You are viewing a plain text version of this content. The canonical link for it is here.
Posted to user@mahout.apache.org by 施伟伟 <sh...@gmail.com> on 2009/12/04 11:14:14 UTC

deadlock in FastByIDMap.find() ?

Hi,

I found my application based on mahout using 99% CPU after load testing.
There is no actual requests at the moment but the CPU usage kept high.
I generated several thread dump and found one thread may be get stuck an
endless loop in FastByIDMap.find().
I am not sure what is the problem is. I am using customized data model
implemented by myself. It is more or less the same as FileDataModel but
reading data from a different data source.
Please find the detailed info below.

Thanks,
Weiwei

  private int find(long key) {
    int theHashCode = (int) key & 0x7FFFFFFF; // make sure it's positive
    long[] keys = this.keys;
    int hashSize = keys.length;
    int jump = 1 + theHashCode % (hashSize - 2);
    int index = theHashCode % hashSize;
    long currentKey = keys[index];
    while (currentKey != NULL && (currentKey == REMOVED || key !=
currentKey)) {
      if (index < jump) {
        index += hashSize - jump;
      } else {
        index -= jump;
      }
      currentKey = keys[index];
    }
    return index;
  }

Below is the thread dump.

(Saved data entries)

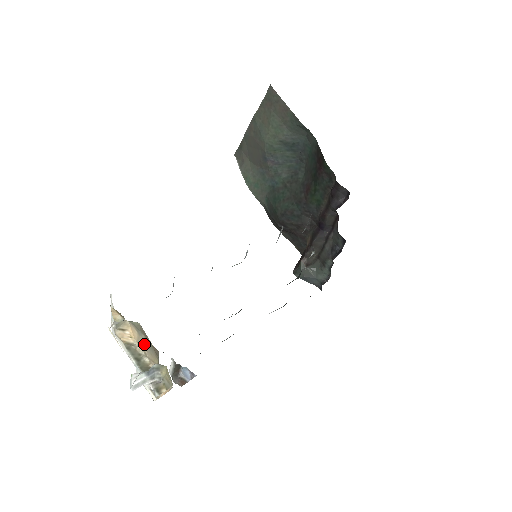
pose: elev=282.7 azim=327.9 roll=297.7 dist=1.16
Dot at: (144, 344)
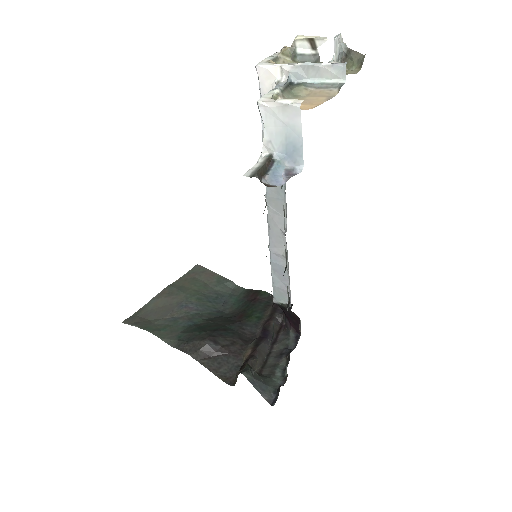
Dot at: occluded
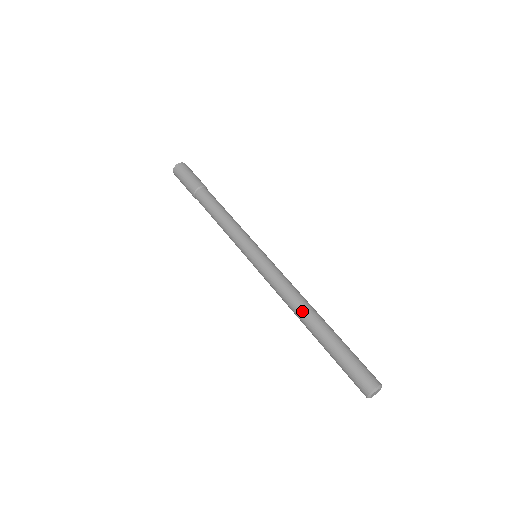
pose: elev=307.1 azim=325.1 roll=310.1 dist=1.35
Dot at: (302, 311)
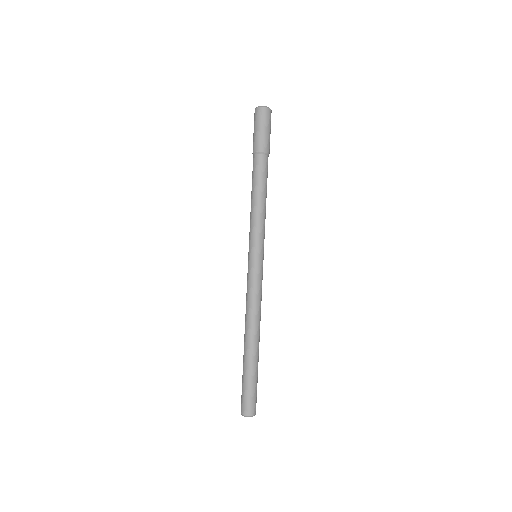
Dot at: (245, 330)
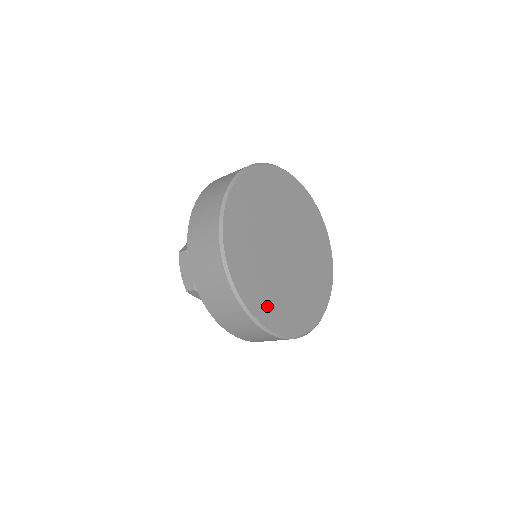
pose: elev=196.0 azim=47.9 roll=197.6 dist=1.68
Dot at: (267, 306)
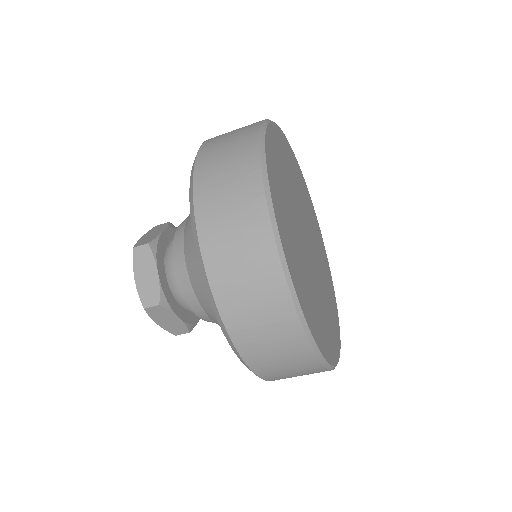
Dot at: (280, 204)
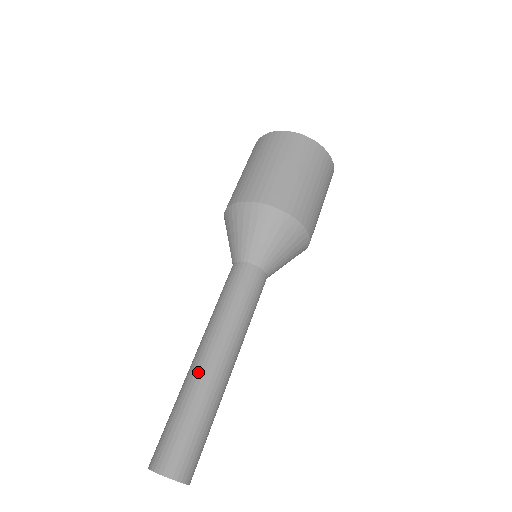
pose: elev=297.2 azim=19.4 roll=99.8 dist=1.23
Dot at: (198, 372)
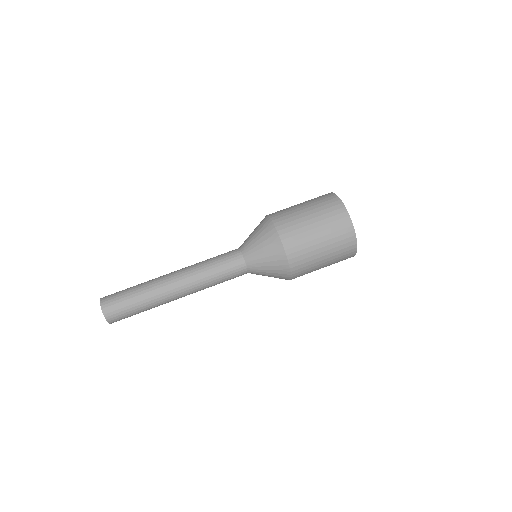
Dot at: (161, 276)
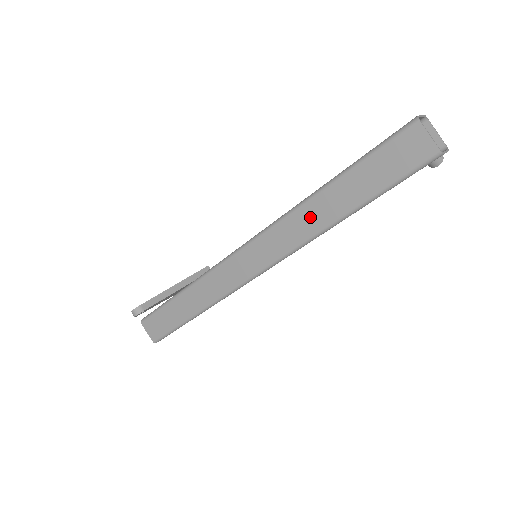
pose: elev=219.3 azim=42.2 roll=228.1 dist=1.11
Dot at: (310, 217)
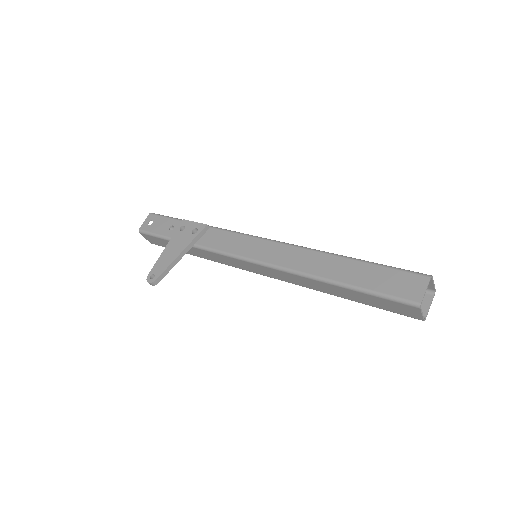
Dot at: (311, 284)
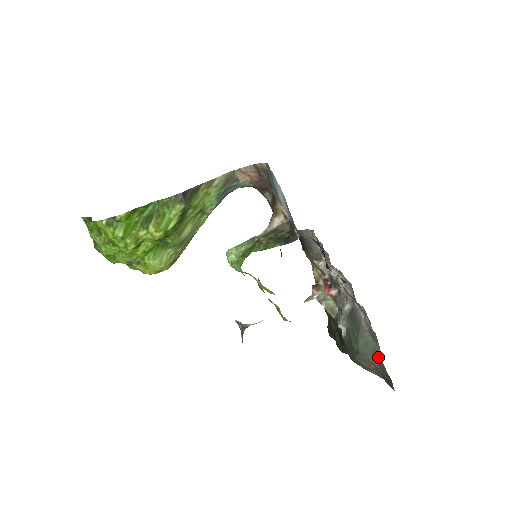
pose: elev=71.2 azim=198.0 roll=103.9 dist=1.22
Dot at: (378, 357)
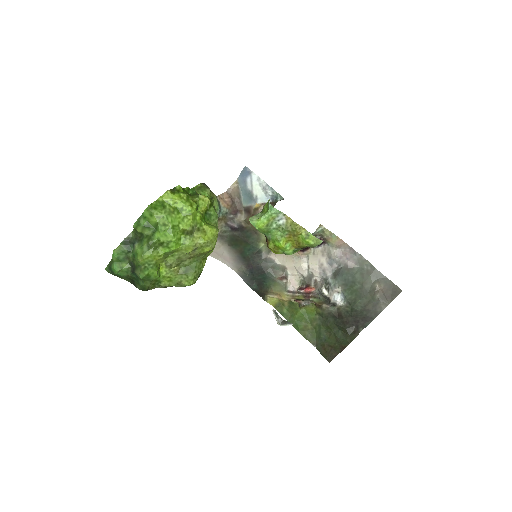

DESCRIPTION OF THE TASK: Could you reproduce the FastByIDMap post word for word, from the words "I am not sure" through the words "detailed info below."?

ANSWER TO THE PROBLEM:
I am not sure what is the problem is. I am using customized data model
implemented by myself. It is more or less the same as FileDataModel but
reading data from a different data source.
Please find the detailed info below.